--- DATA SUPPLIED ---
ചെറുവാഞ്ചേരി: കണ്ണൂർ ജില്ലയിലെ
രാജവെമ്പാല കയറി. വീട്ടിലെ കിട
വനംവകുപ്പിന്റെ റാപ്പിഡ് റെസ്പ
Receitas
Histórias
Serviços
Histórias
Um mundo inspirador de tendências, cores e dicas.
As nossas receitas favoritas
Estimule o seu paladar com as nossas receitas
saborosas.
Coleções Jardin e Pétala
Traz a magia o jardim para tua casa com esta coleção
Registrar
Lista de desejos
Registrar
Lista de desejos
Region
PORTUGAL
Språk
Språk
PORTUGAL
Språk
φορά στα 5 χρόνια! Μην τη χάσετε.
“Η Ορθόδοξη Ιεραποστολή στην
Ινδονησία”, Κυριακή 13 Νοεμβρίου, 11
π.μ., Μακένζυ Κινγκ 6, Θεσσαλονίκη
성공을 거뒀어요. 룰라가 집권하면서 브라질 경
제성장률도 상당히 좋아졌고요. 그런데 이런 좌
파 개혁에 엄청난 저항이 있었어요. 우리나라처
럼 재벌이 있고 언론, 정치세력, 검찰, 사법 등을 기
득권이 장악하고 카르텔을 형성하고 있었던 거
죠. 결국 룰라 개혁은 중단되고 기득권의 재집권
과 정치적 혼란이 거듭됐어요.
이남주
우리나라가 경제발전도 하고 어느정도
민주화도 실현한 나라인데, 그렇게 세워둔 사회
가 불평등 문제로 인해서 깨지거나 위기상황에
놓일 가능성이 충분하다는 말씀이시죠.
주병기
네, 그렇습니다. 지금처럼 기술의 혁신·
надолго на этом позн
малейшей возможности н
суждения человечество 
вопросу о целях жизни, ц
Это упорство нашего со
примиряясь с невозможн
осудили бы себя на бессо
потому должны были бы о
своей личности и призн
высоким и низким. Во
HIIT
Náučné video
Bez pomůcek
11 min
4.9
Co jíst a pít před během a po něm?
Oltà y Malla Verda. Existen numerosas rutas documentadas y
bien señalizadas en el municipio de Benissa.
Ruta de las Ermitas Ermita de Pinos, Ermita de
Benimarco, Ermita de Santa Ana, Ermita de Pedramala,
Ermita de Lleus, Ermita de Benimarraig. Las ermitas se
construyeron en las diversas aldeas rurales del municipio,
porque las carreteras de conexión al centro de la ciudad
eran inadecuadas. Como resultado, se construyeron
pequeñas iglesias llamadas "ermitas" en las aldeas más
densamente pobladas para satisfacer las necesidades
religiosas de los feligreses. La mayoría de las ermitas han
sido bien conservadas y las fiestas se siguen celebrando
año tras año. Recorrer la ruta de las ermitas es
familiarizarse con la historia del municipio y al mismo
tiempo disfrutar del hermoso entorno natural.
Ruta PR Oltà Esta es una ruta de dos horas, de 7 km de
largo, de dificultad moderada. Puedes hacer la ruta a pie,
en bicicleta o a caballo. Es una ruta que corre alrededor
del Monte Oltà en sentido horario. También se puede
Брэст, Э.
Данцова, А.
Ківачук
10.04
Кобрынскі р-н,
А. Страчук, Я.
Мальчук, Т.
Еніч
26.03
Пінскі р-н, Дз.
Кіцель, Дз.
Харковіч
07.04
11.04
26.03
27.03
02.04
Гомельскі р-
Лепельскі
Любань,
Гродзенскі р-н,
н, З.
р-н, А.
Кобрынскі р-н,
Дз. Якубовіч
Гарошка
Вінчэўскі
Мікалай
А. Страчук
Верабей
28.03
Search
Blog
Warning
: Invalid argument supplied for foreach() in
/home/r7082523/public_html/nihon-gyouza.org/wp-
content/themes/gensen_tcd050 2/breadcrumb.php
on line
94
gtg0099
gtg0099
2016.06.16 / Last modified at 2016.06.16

--- DIRECTIVE ---
Above this task is a listing. Restate, word for word and with nothing added, the lines from the one with "파 개혁에 엄청난 저항이 있었어요. 우리나라처" through the one with "Oltà y Malla".

--- SOLUTION TO THIS EXERCISE ---
파 개혁에 엄청난 저항이 있었어요. 우리나라처
럼 재벌이 있고 언론, 정치세력, 검찰, 사법 등을 기
득권이 장악하고 카르텔을 형성하고 있었던 거
죠. 결국 룰라 개혁은 중단되고 기득권의 재집권
과 정치적 혼란이 거듭됐어요.
이남주
우리나라가 경제발전도 하고 어느정도
민주화도 실현한 나라인데, 그렇게 세워둔 사회
가 불평등 문제로 인해서 깨지거나 위기상황에
놓일 가능성이 충분하다는 말씀이시죠.
주병기
네, 그렇습니다. 지금처럼 기술의 혁신·
надолго на этом позн
малейшей возможности н
суждения человечество 
вопросу о целях жизни, ц
Это упорство нашего со
примиряясь с невозможн
осудили бы себя на бессо
потому должны были бы о
своей личности и призн
высоким и низким. Во
HIIT
Náučné video
Bez pomůcek
11 min
4.9
Co jíst a pít před během a po něm?
Oltà y Malla Verda. Existen numerosas rutas documentadas y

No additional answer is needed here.